After seeing the outside of the Walt Disney Concert hall on their many previous excursions into LA, a group of students were finally able to experience what goes on inside during a recent Avodah to the Los Angeles Philharmonic. All would agree it was a night to remember!
The Walt Disney Concert Hall is one of the best designed buildings for acoustics, and the LA Philharmonic who calls it their home is one of the top ten in America. It is conducted by Gustavo Dudamel, a talented young conductor from Venezuela who some have hailed as a prodigy and the leader of a musical revolution. The night of the Avodah they performed three pieces. The first was “Short Ride in a Fast Machine” by John Adams. The second was a new piece, “Magnetar,” which was premiered the night before the students attended. It was composed by Enrico Chapela on commission by the La Philharmonic for the electric cello. The cello solo was played by Johannes Moser, a world renowned cellist. The final piece was Prokofiev’s popular Fifth Symphony.
After the concert, students reflected on the beauty and unique value of art of this kind. They talked through the history of each of the pieces, and realized how important a knowledge of context can be in understanding a piece. For instance, Prokofiev’s piece was written near the end of World War 2 and was the only one of his symphonies which the dictator allowed to be played. This explains the victorious sound which is apparent in the piece. This is a good example of the value of a liberal arts education, learning to combine knowledge of music with that of other disciplines such as history. The more knowledge one has gained in a wide field of information, the more levels they would be able to appreciate the music on.
Students also commented on the significance of this event happening in LA. They noted the city’s role as a meeting of cultures all over the world: the composers were from America, Mexico and Russia, the conductor was from Venezuela, the cellist was from Germany and the musicians themselves represented many different races and ethnicities. This provides a unique opportunity for those who live in and around the city; it is a great privilege to be able to experience the best talent around the world and to hear both the similarities and differences between the pieces and styles represented in the concert.
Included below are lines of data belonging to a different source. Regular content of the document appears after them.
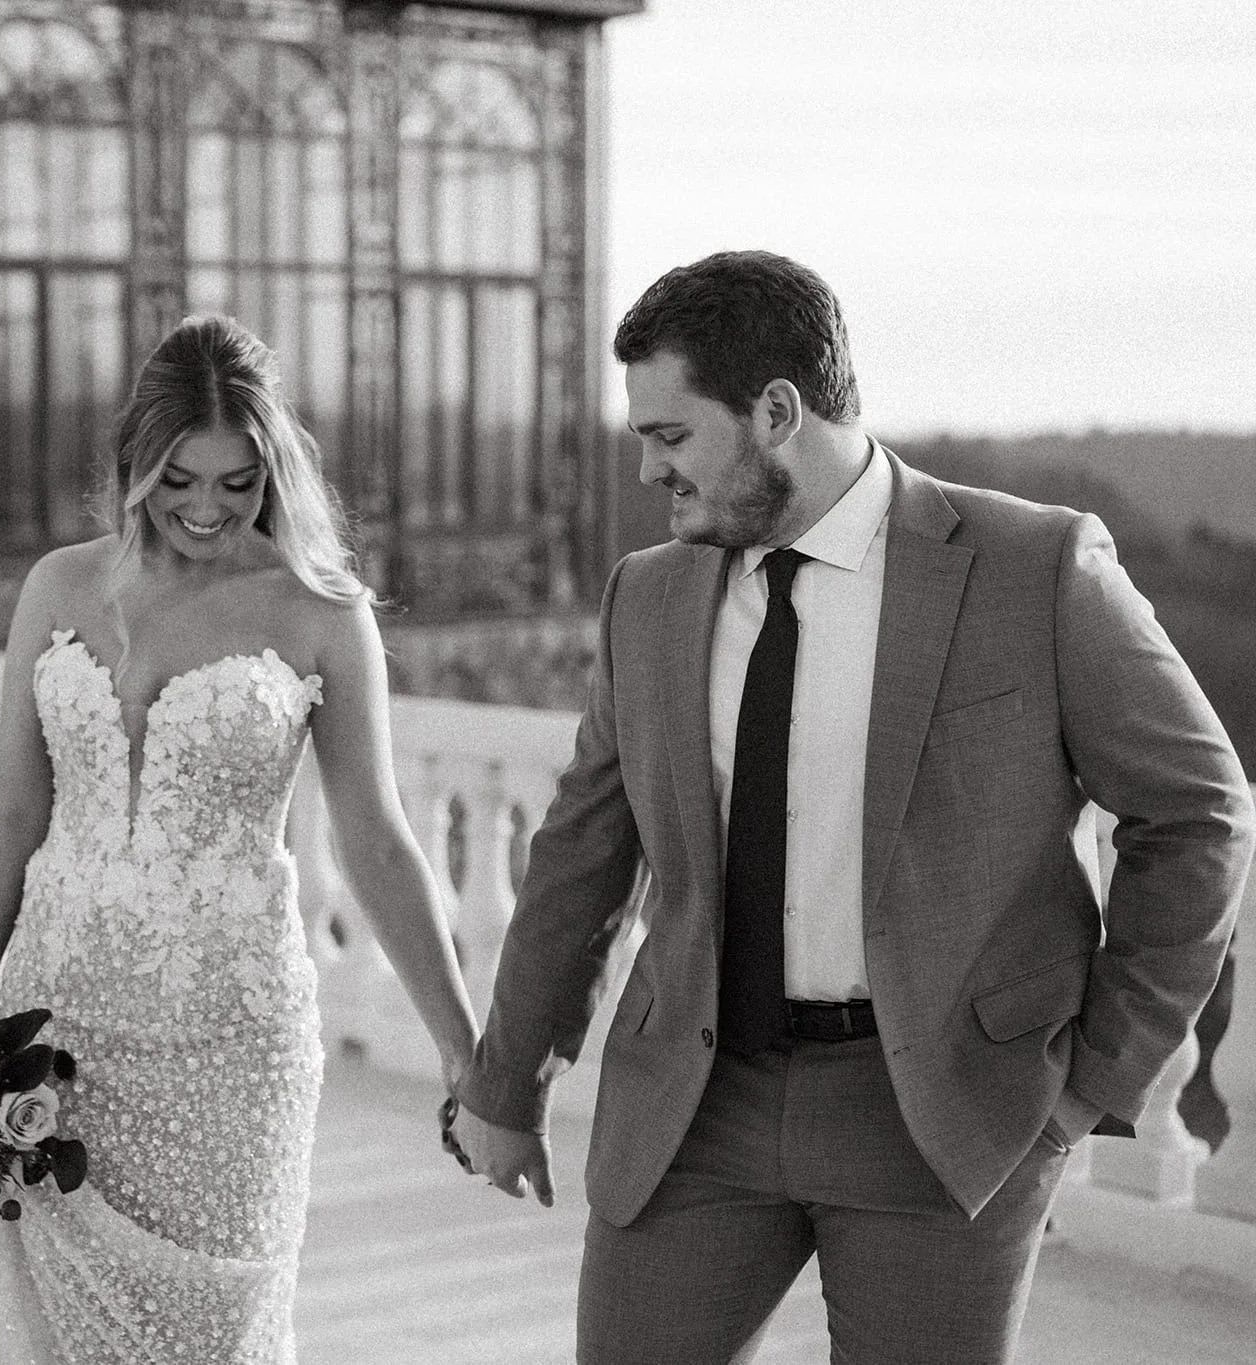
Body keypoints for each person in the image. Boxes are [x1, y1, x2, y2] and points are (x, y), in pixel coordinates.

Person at [446, 250, 1253, 1363]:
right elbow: (582, 851)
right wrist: (505, 1082)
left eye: (669, 436)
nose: (646, 471)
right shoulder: (650, 594)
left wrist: (1091, 1084)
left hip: (941, 1114)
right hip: (694, 1103)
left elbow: (1198, 813)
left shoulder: (1034, 568)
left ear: (775, 411)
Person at [0, 313, 479, 1363]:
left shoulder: (318, 610)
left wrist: (462, 1046)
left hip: (232, 1035)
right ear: (134, 465)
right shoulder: (58, 587)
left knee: (211, 1331)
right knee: (49, 1332)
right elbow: (11, 808)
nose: (207, 509)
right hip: (57, 1026)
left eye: (236, 482)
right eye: (179, 480)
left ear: (272, 472)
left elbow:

The discussion was finished by tying in the value of an excursion like this to the mission of Providence Christian College. Students concluded that supporting art of this type was supporting the God-given gifts of these people to be sub creators responding to the world in which God has put them. Gaining knowledge of music and musical history is also tenant of a liberal arts education. Finally, to attend the Philharmonic is to engage culture from both LA and the other countries around the world who contributed to the music performed. Students were blessed to witness the Los Angeles Philharmonic filling its role in preserving and recreating music.